At some point soon, I'm going to attempt to steelman the position of those who reject the AI risk thesis, to see if it can be made solid. Here, I'm just asking if people can link to the most convincing arguments they've found against AI risk.
EDIT: Thanks for all the contribution! Keep them coming...
So, to sum up, your plan is to create an arbitrarily safe VM, and use it to run brain-emulation-style denovo AIs patterned on human babies (presumably with additional infrastructure to emulate the hard-coded changes that occur in the brain during development to adulthood: adult humans are not babies + education). You then want to raise many, many iterations of these things under different conditions to try to produce morally superior specimens, then turn those AIs loose and let them self modify to godhood.
Is that accurate? (Seriously, let me know if I'm misrepresenting your position).
A few problems immediately come to mind. We'll set aside the moral horror of what you just described as a necessary evil to avert the apocalypse, for the time being.
More practically, I think you're being racist against weird mathy programs.
For starters, I think weird mathy programs will be a good deal easier to develop than digital people. Human beings are not just general optimizers. We have modules that function roughly like one, which we use under some limited circumstances, but anyone who's ever struggled with procrastination or put their keys in the refrigerator knows that your goal-oriented systems are entangled with a huge number of cheap heuristics at various levels, many of which are not remotely goal-oriented.
All of this stuff is deeply tangled up with what we think of as the human 'utility function,' because evolution has no incentive to design a clean separation between planning and values. Replicating all of that accurately enough to get something that thinks and behaves like a person is likely much harder than making a weird mathy program that's good at modelling the world and coming up with plans.
There's also the point that there really isn't a good way to make a brain emulation smarter.

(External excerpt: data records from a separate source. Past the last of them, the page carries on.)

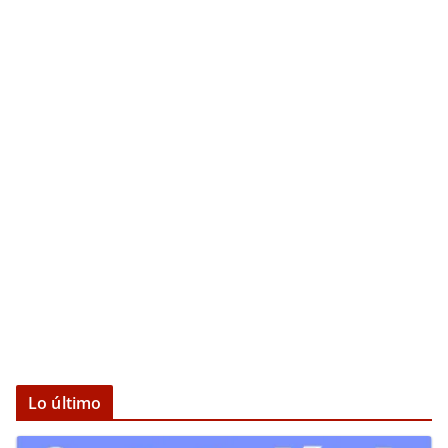
Lo último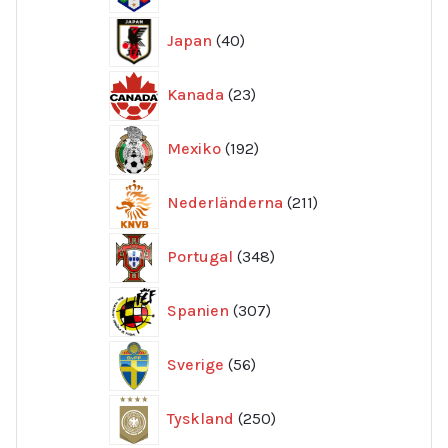
40
Japan
40
produkter
23
Kanada
23
produkter
192
Mexiko
192
produkter
211
Nederländerna
211
produkter
348
Portugal
348
produkter
307
Spanien
307
produkter
56
Sverige
56
produkter
250
Tyskland
250
produkter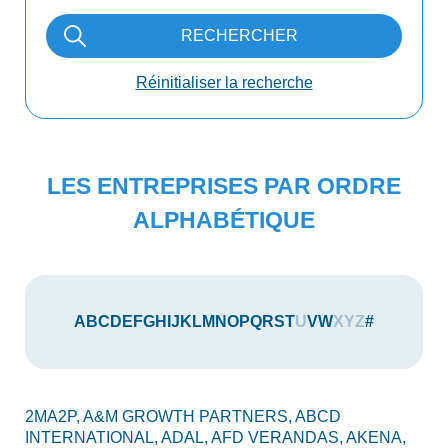
RECHERCHER
Réinitialiser la recherche
LES ENTREPRISES PAR ORDRE
ALPHABÉTIQUE
A
B
C
D
E
F
G
H
I
J
K
L
M
N
O
P
Q
R
S
T
U
V
W
X
Y
Z
#
2MA2P,
A&M GROWTH PARTNERS,
ABCD
AU
INTERNATIONAL,
ADAL,
AFD VERANDAS,
AKENA,
AX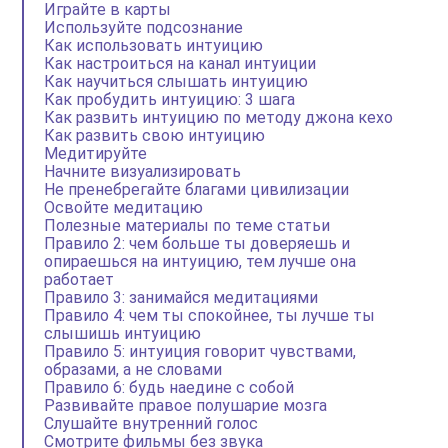
Играйте в карты
Используйте подсознание
Как использовать интуицию
Как настроиться на канал интуиции
Как научиться слышать интуицию
Как пробудить интуицию: 3 шага
Как развить интуицию по методу джона кехо
Как развить свою интуицию
Медитируйте
Начните визуализировать
Не пренебрегайте благами цивилизации
Освойте медитацию
Полезные материалы по теме статьи
Правило 2: чем больше ты доверяешь и
опираешься на интуицию, тем лучше она
работает
Правило 3: занимайся медитациями
Правило 4: чем ты спокойнее, ты лучше ты
слышишь интуицию
Правило 5: интуиция говорит чувствами,
образами, а не словами
Правило 6: будь наедине с собой
Развивайте правое полушарие мозга
Слушайте внутренний голос
Смотрите фильмы без звука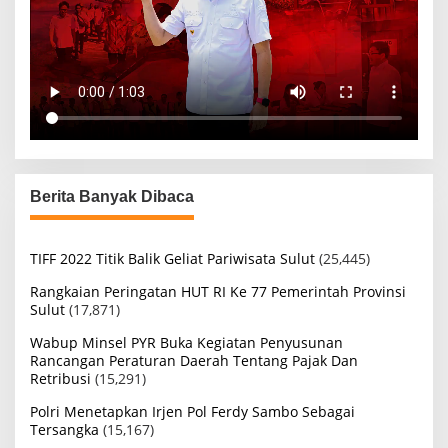
Berita Banyak Dibaca
TIFF 2022 Titik Balik Geliat Pariwisata Sulut
(25,445)
Rangkaian Peringatan HUT RI Ke 77 Pemerintah Provinsi
Sulut
(17,871)
Wabup Minsel PYR Buka Kegiatan Penyusunan
Rancangan Peraturan Daerah Tentang Pajak Dan
Retribusi
(15,291)
Polri Menetapkan Irjen Pol Ferdy Sambo Sebagai
Tersangka
(15,167)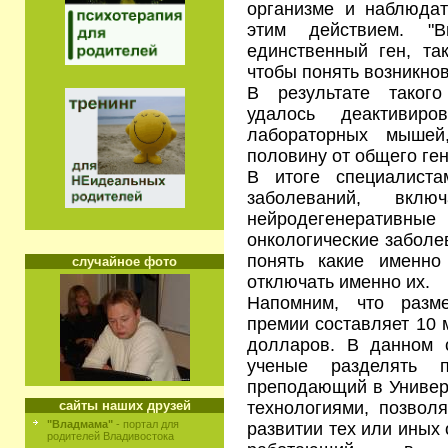
организме и наблюда
этим действием. "
единственный ген, та
чтобы понять возникно
В результате таког
удалось деактивир
лабораторных мышей,
половину от общего ген
В итоге специалиста
заболеваний, вклю
нейродегенерати
онкологические заболе
понять какие именно
случайное фото
отключать именно их.
Напомним, что разм
премии составляет 10 
долларов. В данном 
ученые разделять п
преподающий в Универс
технологиями, позвол
сайты наших друзей
"Владмама"
- портал для
развитии тех или иных
родителей Владивостока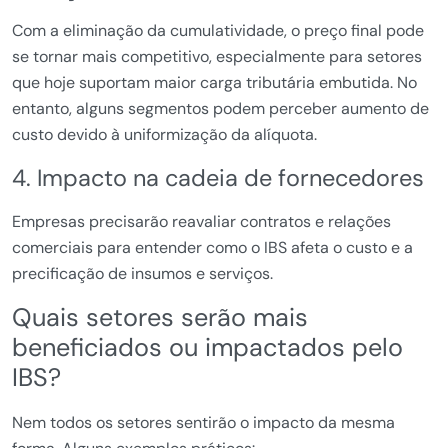
Com a eliminação da cumulatividade, o preço final pode
se tornar mais competitivo, especialmente para setores
que hoje suportam maior carga tributária embutida. No
entanto, alguns segmentos podem perceber aumento de
custo devido à uniformização da alíquota.
4. Impacto na cadeia de fornecedores
Empresas precisarão reavaliar contratos e relações
comerciais para entender como o IBS afeta o custo e a
precificação de insumos e serviços.
Quais setores serão mais
beneficiados ou impactados pelo
IBS?
Nem todos os setores sentirão o impacto da mesma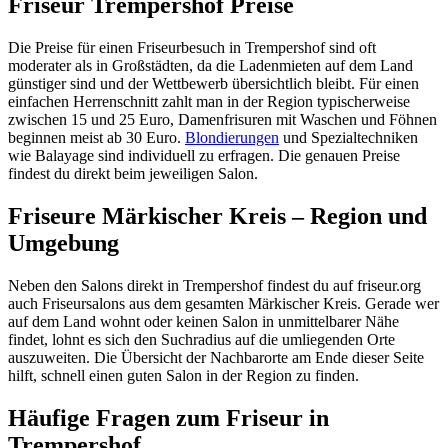
Friseur Trempershof Preise
Die Preise für einen Friseurbesuch in Trempershof sind oft
moderater als in Großstädten, da die Ladenmieten auf dem Land
günstiger sind und der Wettbewerb übersichtlich bleibt. Für einen
einfachen Herrenschnitt zahlt man in der Region typischerweise
zwischen 15 und 25 Euro, Damenfrisuren mit Waschen und Föhnen
beginnen meist ab 30 Euro.
Blondierungen
und Spezialtechniken
wie Balayage sind individuell zu erfragen. Die genauen Preise
findest du direkt beim jeweiligen Salon.
Friseure Märkischer Kreis – Region und
Umgebung
Neben den Salons direkt in Trempershof findest du auf friseur.org
auch Friseursalons aus dem gesamten Märkischer Kreis. Gerade wer
auf dem Land wohnt oder keinen Salon in unmittelbarer Nähe
findet, lohnt es sich den Suchradius auf die umliegenden Orte
auszuweiten. Die Übersicht der Nachbarorte am Ende dieser Seite
hilft, schnell einen guten Salon in der Region zu finden.
Häufige Fragen zum Friseur in
Trempershof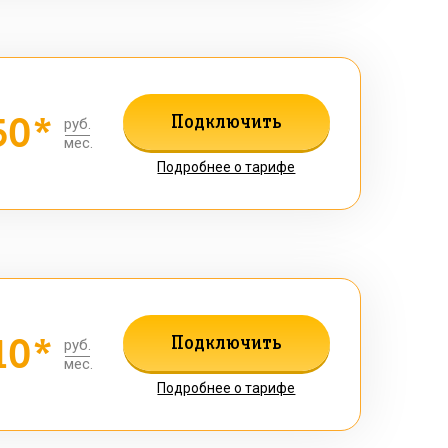
50*
Подключить
руб.
мес.
Подробнее о тарифе
10*
Подключить
руб.
мес.
Подробнее о тарифе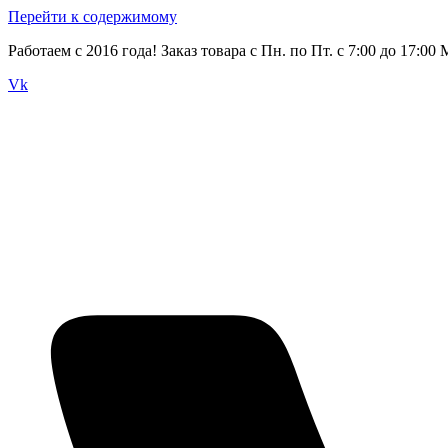
Перейти к содержимому
Работаем с 2016 года! Заказ товара с Пн. по Пт. с 7:00 до 17:00
Vk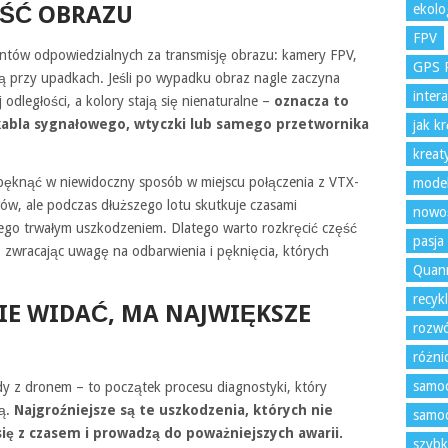
OŚĆ OBRAZU
ekolo
FPV
tów odpowiedzialnych za transmisję obrazu: kamery FPV,
GPS 
ią przy upadkach. Jeśli po wypadku obraz nagle zaczyna
inter
 odległości, a kolory stają się nienaturalne –
oznacza to
abla sygnałowego, wtyczki lub samego przetwornika
jak k
kreat
 pęknąć w niewidoczny sposób w miejscu połączenia z VTX-
model
wów, ale podczas dłuższego lotu skutkuje czasami
nowoś
jego trwałym uszkodzeniem. Dlatego warto rozkręcić część
pasja
, zwracając uwagę na odbarwienia i pęknięcia, których
Quan
recyk
IE WIDAĆ, MA NAJWIĘKSZE
rozwó
różni
samoc
y z dronem – to początek procesu diagnostyki, który
ną.
Najgroźniejsze są te uszkodzenia, których nie
samoc
się z czasem i prowadzą do poważniejszych awarii.
szybk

Weird, mathy programs - even ones that use neural networks as subroutines - often have obvious avenues to making them smarter, and many can scale smoothly with processing resources. Brain emulations are much harder to bootstrap, and it'd be very difficult to preserve their behavior through the transition.
My best guess is, they'd probably go nuts and end up as an eldritch horror. And if not, they're still going to get curb stomped by the first weird mathy program to come along, because they're saddled with all of our human imperfections and unnecessary complexity. The upshot of all of this is that they don't serve the purpose of protecting us from future UFAIs.
Finally, the process you described isn't really something you can start on (aside from the VM angle) until you already have human level AGIs, and a deep and total understanding of all of the operation of the human brain. Then, while you're setting up your crazy AI concentration camp and burning tens of thousands of man-years of compute time searching for AI Buddha, some bright spark in a basement with a GPU cluster has the much easier task of just cludging together something smart enough to recursively self-improve. You're in a race with a bunch of people trying to solve a much easier problem, and (unlike MIRI) you don't have decades of lead time to get a head start on the problem. Your large-scale evolutionary process would take much, much too much time and money to actually save the world.
In short, I think it's a really bad idea. Although now that I understand what you're getting at, it's less obviously silly than what I originally thought you were proposing. I apologize.
No. I said:
I used brain emulations as analogy to help aid your understanding. Because unless you have deep knowledge of machine learning and computational neuroscience, there are huge inferential distances to cross.